__What you have to do__
Every line below that has the string "config" needs to be copied.

[Records contained in a dataset]
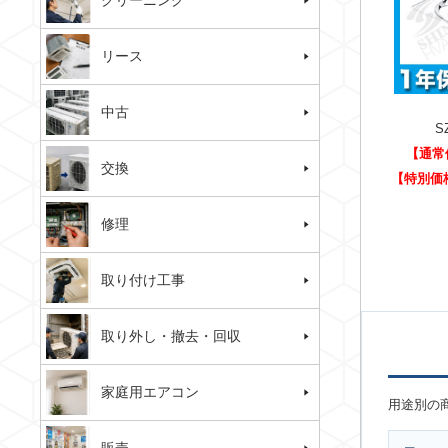
クリーニング
リース
中古
S
【通常
交換
【特別価
修理
取り付け工事
取り外し・撤去・回収
家庭用エアコン
用途別の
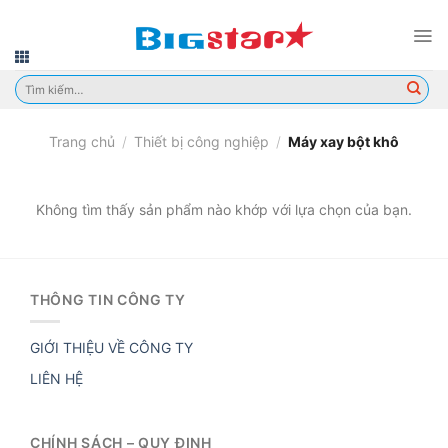
Skip
to
content
Tìm
kiếm:
Trang chủ
/
Thiết bị công nghiệp
/
Máy xay bột khô
Không tìm thấy sản phẩm nào khớp với lựa chọn của bạn.
THÔNG TIN CÔNG TY
GIỚI THIỆU VỀ CÔNG TY
LIÊN HỆ
CHÍNH SÁCH – QUY ĐỊNH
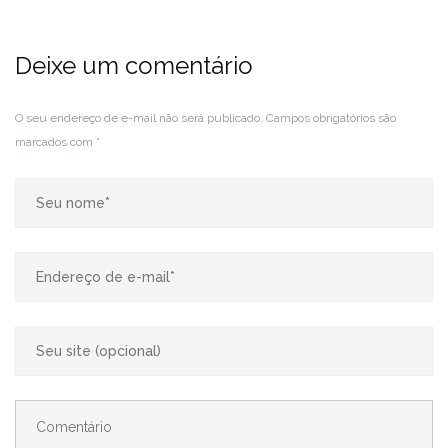
Deixe um comentário
O seu endereço de e-mail não será publicado.
Campos obrigatórios são
marcados com
*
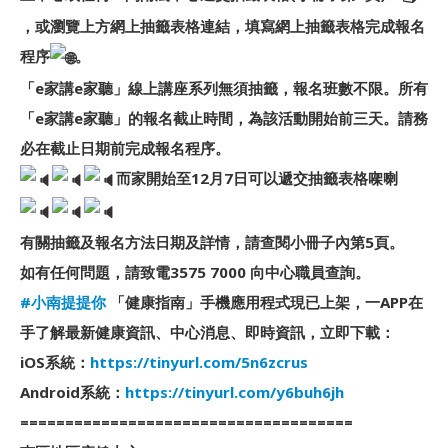
，或瀏覽上方網上抽籤表格連結，填寫網上抽籤表格完成報名
程序
。
「e家講e家聽」線上講座系列無須抽籤，報名班數不限。所有
「e家講e家聽」的報名截止時間，為該活動開始前三天。請務
必在截止日期前完成報名程序。
而家開始至12月7日可以遞交抽籤表格㗎喇
有關抽籤及報名方法日期及詳情，請查閱小冊子內第5頁。
如有任何問題，請致電3575 7000 向中心職員查詢。
#小南提提你
「健康指南」手機應用程式現已上架，一APP在
手了解最新健康資訊、中心消息、即時資訊，立即下載：
iOS系統：
https://tinyurl.com/5n6zcrus
Android系統：
https://tinyurl.com/y6buh6jh
=====================================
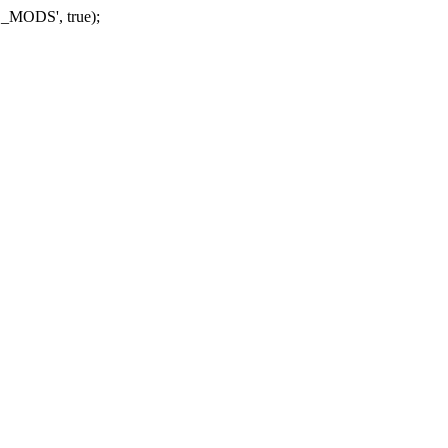
_MODS', true);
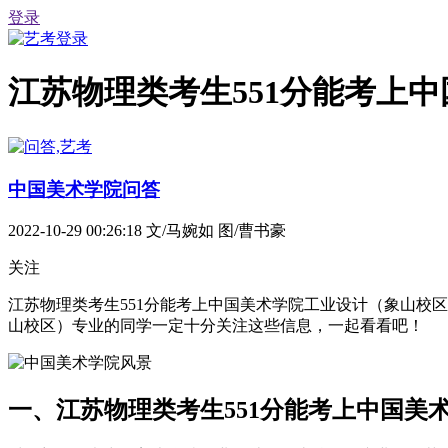
登录
江苏物理类考生551分能考上
中国美术学院问答
2022-10-29 00:26:18
文/马婉如 图/曹书豪
关注
江苏物理类考生551分能考上中国美术学院工业设计（象山校
山校区）专业的同学一定十分关注这些信息，一起看看吧！
一、江苏物理类考生551分能考上中国美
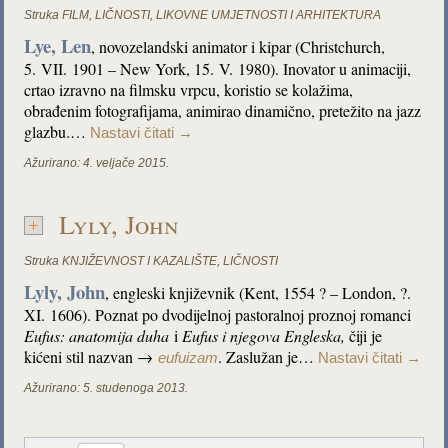
Struka
FILM
,
LIČNOSTI
,
LIKOVNE UMJETNOSTI I ARHITEKTURA
Lye, Len
, novozelandski animator i kipar (Christchurch,
5. VII. 1901 – New York, 15. V. 1980). Inovator u animaciji,
crtao izravno na filmsku vrpcu, koristio se kolažima,
obrađenim fotografijama, animirao dinamično, pretežito na jazz
glazbu.…
Nastavi čitati
→
Ažurirano:
4. veljače 2015.
Lyly, John
Struka
KNJIŽEVNOST I KAZALIŠTE
,
LIČNOSTI
Lyly, John
, engleski književnik (Kent, 1554 ? – London, ?.
XI. 1606). Poznat po dvodijelnoj pastoralnoj proznoj romanci
Eufus: anatomija duha
i
Eufus i njegova
Engleska,
čiji je
kićeni stil nazvan →
. Zaslužan je…
eufuizam
Nastavi čitati
→
Ažurirano:
5. studenoga 2013.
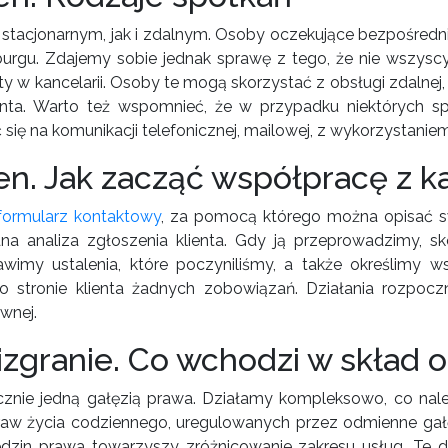
stacjonarnym, jak i zdalnym. Osoby oczekujące bezpośredn
rgu. Zdajemy sobie jednak sprawę z tego, że nie wszysc
yty w kancelarii. Osoby te mogą skorzystać z obsługi zdalnej
ienta. Warto też wspomnieć, że w przypadku niektórych s
 się na komunikacji telefonicznej, mailowej, z wykorzystan
en. Jak zacząć współpracę z k
formularz kontaktowy
, za pomocą którego można opisać s
a analiza zgłoszenia klienta. Gdy ją przeprowadzimy, sk
tawimy ustalenia, które poczyniliśmy, a także określimy 
e po stronie klienta żadnych zobowiązań. Działania roz
wnej.
zgranie. Co wchodzi w skład o
ącznie jedną gałęzią prawa. Działamy kompleksowo, co na
 życia codziennego, uregulowanych przez odmienne gałęz
iedzin prawa towarzyszy zróżnicowanie zakresu usług. Te d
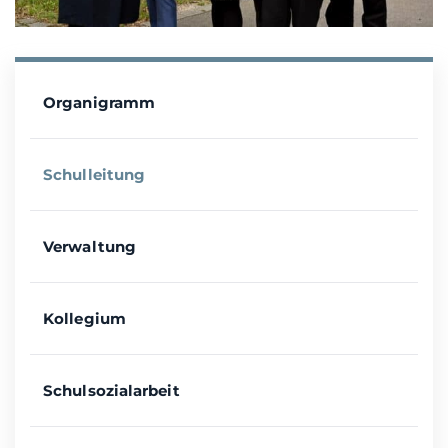
Organigramm
Schulleitung
Verwaltung
Kollegium
Schulsozialarbeit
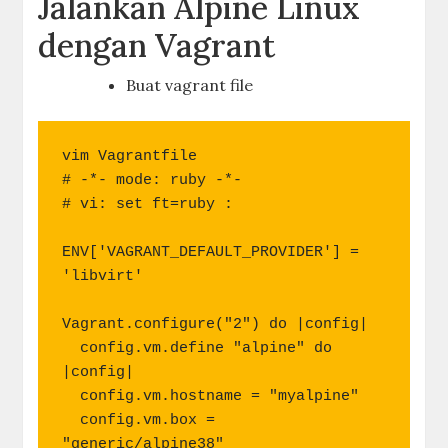
Jalankan Alpine Linux
dengan Vagrant
Buat vagrant file
vim Vagrantfile

# -*- mode: ruby -*-

# vi: set ft=ruby :

ENV['VAGRANT_DEFAULT_PROVIDER'] = 
'libvirt'

Vagrant.configure("2") do |config|

  config.vm.define "alpine" do 
|config|

  config.vm.hostname = "myalpine"

  config.vm.box = 
"generic/alpine38"
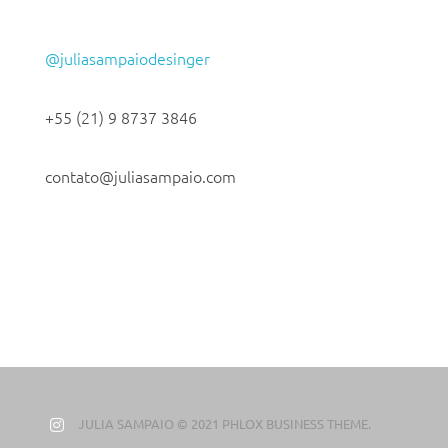
@juliasampaiodesinger
+55 (21) 9 8737 3846
contato@juliasampaio.com
JULIA SAMPAIO © 2021 PHLOX BUSINESS THEME.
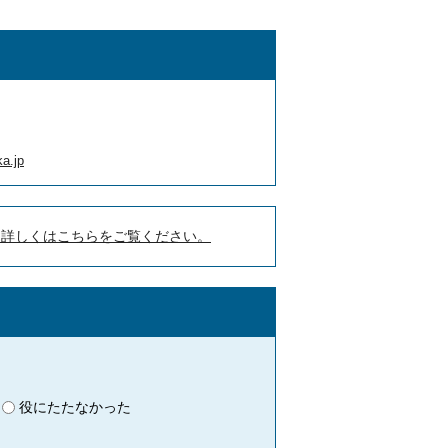
a.jp
。詳しくはこちらをご覧ください。
役にたたなかった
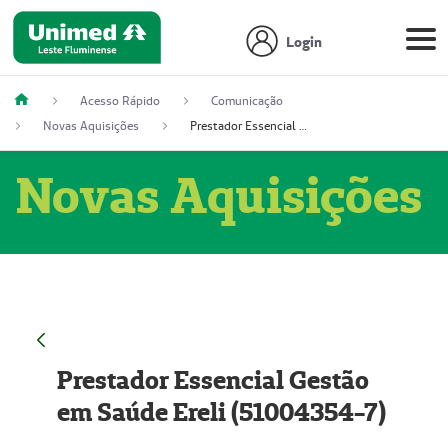
Login
Acesso Rápido
Comunicação
Novas Aquisições
Prestador Essencial Gestão em Saúde Ereli (51004354-7)
Novas Aquisições
Prestador Essencial Gestão
em Saúde Ereli (51004354-7)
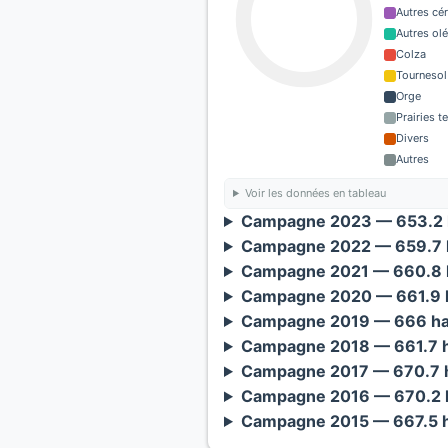
Autres cé
Autres ol
Colza
Tournesol
Orge
Prairies 
Divers
Autres
Voir les données en tableau
Campagne 2023 — 653.2 
Campagne 2022 — 659.7 h
Campagne 2021 — 660.8 h
Campagne 2020 — 661.9 h
Campagne 2019 — 666 ha
Campagne 2018 — 661.7 h
Campagne 2017 — 670.7 h
Campagne 2016 — 670.2 h
Campagne 2015 — 667.5 h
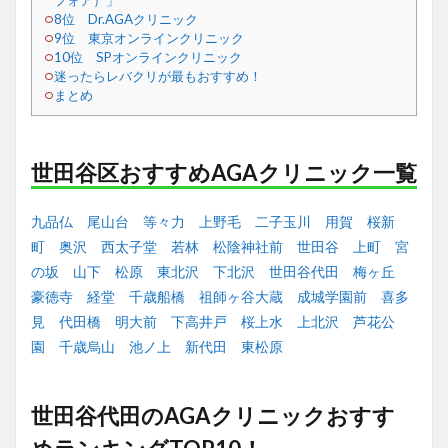
フォア）」
8位 Dr.AGAクリニック
9位 東京オンラインクリニック
10位 SPオンラインクリニック
迷ったらレバクリが最もおすすめ！
まとめ
世田谷区おすすめAGAクリニック一覧
九品仏
尾山台
等々力
上野毛
二子玉川
用賀
桜新
町
奥沢
西太子堂
若林
松陰神社前
世田谷
上町
宮
の坂
山下
松原
東北沢
下北沢
世田谷代田
梅ヶ丘
豪徳寺
経堂
千歳船橋
祖師ヶ谷大蔵
成城学園前
喜多
見
代田橋
明大前
下高井戸
桜上水
上北沢
芦花公
園
千歳烏山
池ノ上
新代田
東松原
世田谷代田のAGAクリニックおすす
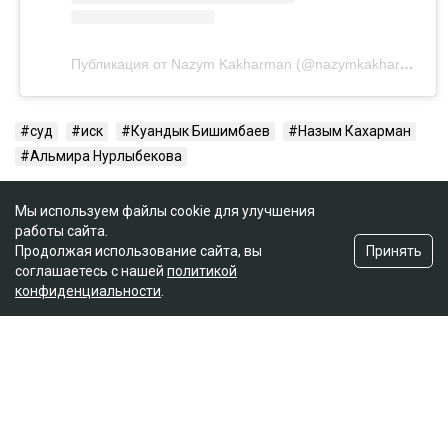
Публикация от Nazym Kakharman (@nazymkakharman)
суд
иск
Куандык Бишимбаев
Назым Кахарман
Альмира Нурлыбекова
Мы используем файлы cookie для улучшения
работы сайта.
Принять
Продолжая использование сайта, вы
соглашаетесь с нашей
политикой
конфиденциальности
.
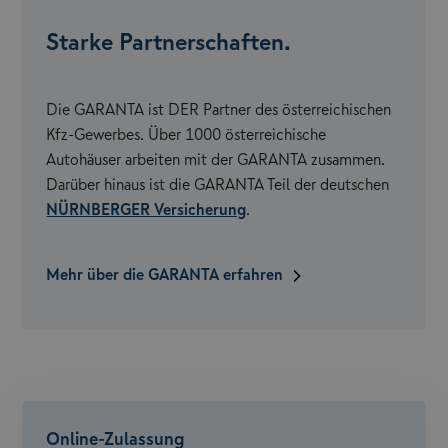
Starke Partnerschaften.
Die GARANTA ist DER Partner des österreichischen
Kfz-Gewerbes. Über 1000 österreichische
Autohäuser arbeiten mit der GARANTA zusammen.
Darüber hinaus ist die GARANTA Teil der deutschen
NÜRNBERGER Versicherung
.
Mehr über die GARANTA erfahren
Online-Zulassung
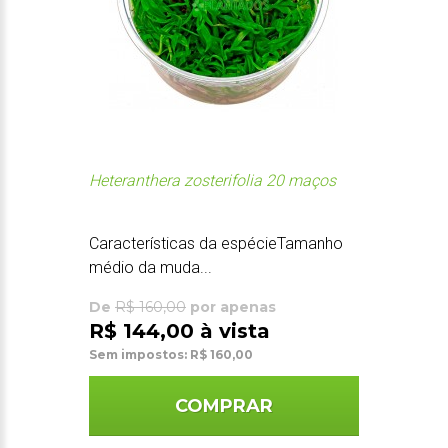
Heteranthera zosterifolia 20 maços
Características da espécieTamanho
médio da muda...
De
R$ 160,00
por apenas
R$ 144,00 à vista
Sem impostos: R$ 160,00
COMPRAR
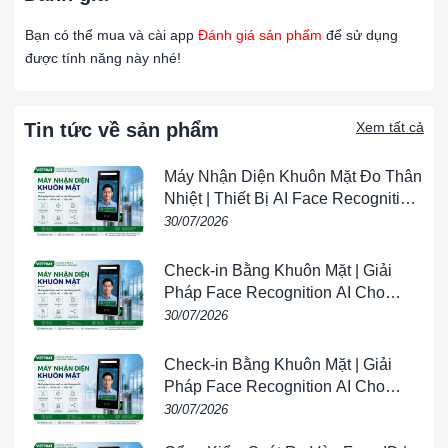
cho nhiều môi trường khác nhau.
Bạn có thể mua và cài app
Đánh giá sản phẩm
để sử dụng
Thiết kế khung chắc chắn giúp dễ dàng lắp đặt và
được tính năng này nhé!
bảo trì.
Thiết kế túi
:
Tin tức về sản phẩm
Xem tất cả
Dạng túi giúp tăng diện tích bề mặt lọc, nâng cao
khả năng giữ bụi và giảm áp lực cản.
Máy Nhận Diện Khuôn Mặt Đo Thân
Thiết kế túi có thể thay đổi số lượng và chiều dài túi
Nhiệt | Thiết Bị AI Face Recognition
tùy theo yêu cầu của hệ thống.
& Temperature Screening |
30/07/2026
VIETPHAT
Ứng Dụng của Lọc túi F8 khung nhôm
Check-in Bằng Khuôn Mặt | Giải
594x594x500mm/6P
Pháp Face Recognition AI Cho
Hệ thống HVAC
:
Doanh Nghiệp | VIETPHAT
30/07/2026
Sử dụng trong các hệ thống điều hòa không khí để
nâng cao chất lượng không khí và bảo vệ các bộ lọc
Check-in Bằng Khuôn Mặt | Giải
Pháp Face Recognition AI Cho
tinh hơn phía sau.
Doanh Nghiệp | VIETPHAT
Loại bỏ các hạt bụi nhỏ trước khi không khí đi qua
30/07/2026
các bộ lọc HEPA hoặc ULPA.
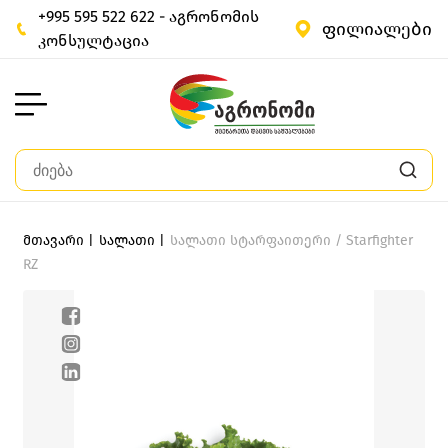
+995 595 522 622 - აგრონომის
ფილიალები
კონსულტაცია
მთავარი |
სალათი |
სალათი სტარფაითერი / Starfighter
RZ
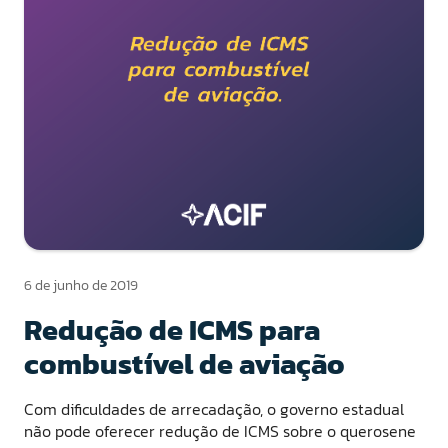
6 de junho de 2019
Redução de ICMS para
combustível de aviação
Com dificuldades de arrecadação, o governo estadual
não pode oferecer redução de ICMS sobre o querosene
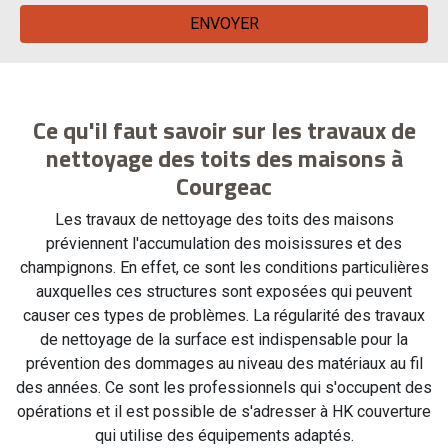
Ce qu'il faut savoir sur les travaux de
nettoyage des toits des maisons à
Courgeac
Les travaux de nettoyage des toits des maisons
préviennent l'accumulation des moisissures et des
champignons. En effet, ce sont les conditions particulières
auxquelles ces structures sont exposées qui peuvent
causer ces types de problèmes. La régularité des travaux
de nettoyage de la surface est indispensable pour la
prévention des dommages au niveau des matériaux au fil
des années. Ce sont les professionnels qui s'occupent des
opérations et il est possible de s'adresser à HK couverture
qui utilise des équipements adaptés.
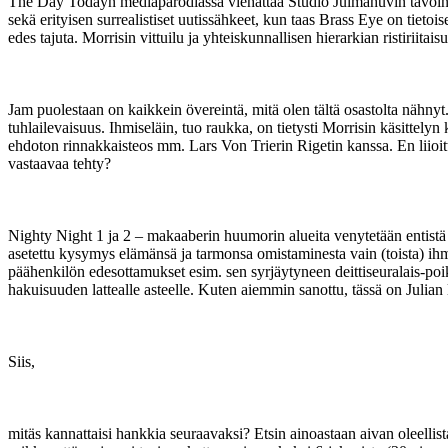
The Day Todayn mediaparodiassa viehättää Studio Julmahuvin tavoin se 
sekä erityisen surrealistiset uutissähkeet, kun taas Brass Eye on tietoise
edes tajuta. Morrisin vittuilu ja yhteiskunnallisen hierarkian ristiriita
Jam puolestaan on kaikkein övereintä, mitä olen tältä osastolta nähny
tuhlailevaisuus. Ihmiseläin, tuo raukka, on tietysti Morrisin käsitte
ehdoton rinnakkaisteos mm. Lars Von Trierin Rigetin kanssa. En liioi
vastaavaa tehty?
Nighty Night 1 ja 2 – makaaberin huumorin alueita venytetään entistä pi
asetettu kysymys elämänsä ja tarmonsa omistaminesta vain (toista) ihmis
päähenkilön edesottamukset esim. sen syrjäytyneen deittiseuralais-poik
hakuisuuden lattealle asteelle. Kuten aiemmin sanottu, tässä on Julia
Siis,
mitäs kannattaisi hankkia seuraavaksi? Etsin ainoastaan aivan oleelli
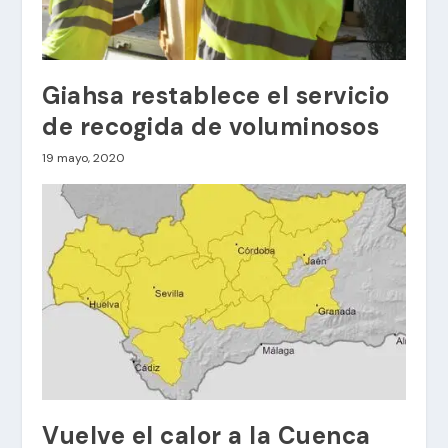
Giahsa restablece el servicio
de recogida de voluminosos
19 mayo, 2020
Vuelve el calor a la Cuenca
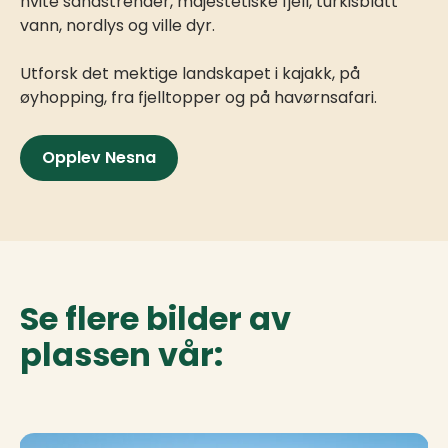
hvite sandstrender, majestetiske fjell, turkisblått
vann, nordlys og ville dyr.
Utforsk det mektige landskapet i kajakk, på
øyhopping, fra fjelltopper og på havørnsafari.
Opplev Nesna
Se flere bilder av
plassen vår:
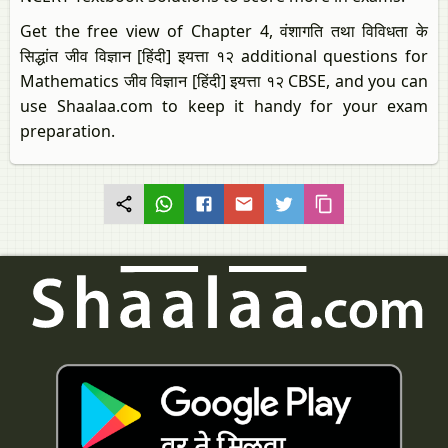
Get the free view of Chapter 4, वंशागति तथा विविधता के
सिद्धांत जीव विज्ञान [हिंदी] इयत्ता १२ additional questions for
Mathematics जीव विज्ञान [हिंदी] इयत्ता १२ CBSE, and you can
use Shaalaa.com to keep it handy for your exam
preparation.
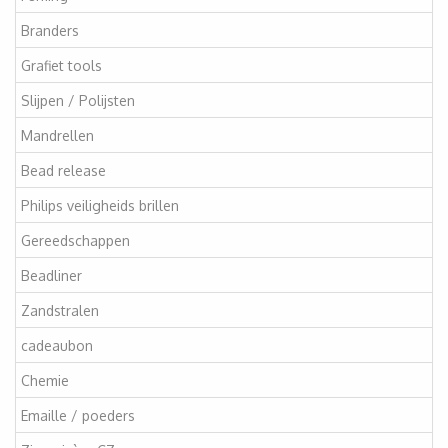
Branders
Grafiet tools
Slijpen / Polijsten
Mandrellen
Bead release
Philips veiligheids brillen
Gereedschappen
Beadliner
Zandstralen
cadeaubon
Chemie
Emaille / poeders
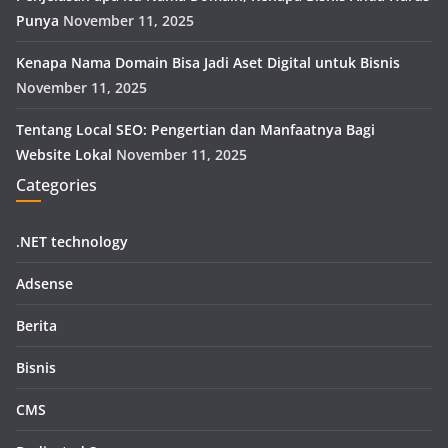
Punya
November 11, 2025
Kenapa Nama Domain Bisa Jadi Aset Digital untuk Bisnis
November 11, 2025
Tentang Local SEO: Pengertian dan Manfaatnya Bagi
Website Lokal
November 11, 2025
Categories
.NET technology
Adsense
Berita
Bisnis
CMS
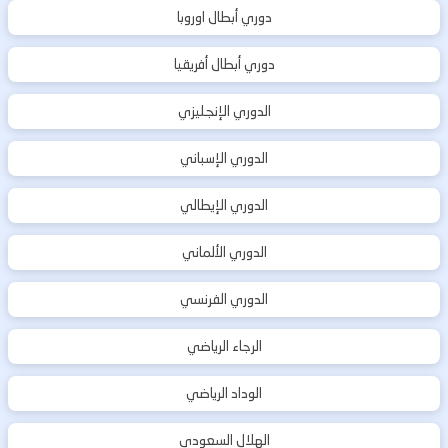
دوري أبطال اوروبا
دوري أبطال أفريقيا
الدوري الإنجليزي
الدوري الإسباني
الدوري الإيطالي
الدوري الألماني
الدوري الفرنسي
الرجاء الرياضي
الوداد الرياضي
الهلال السعودي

__Solution__
Vagrant.configure("2") do |config|
  config.vm.define "alpine" do 
|config|
  config.vm.hostname = "myalpine"
  config.vm.box = 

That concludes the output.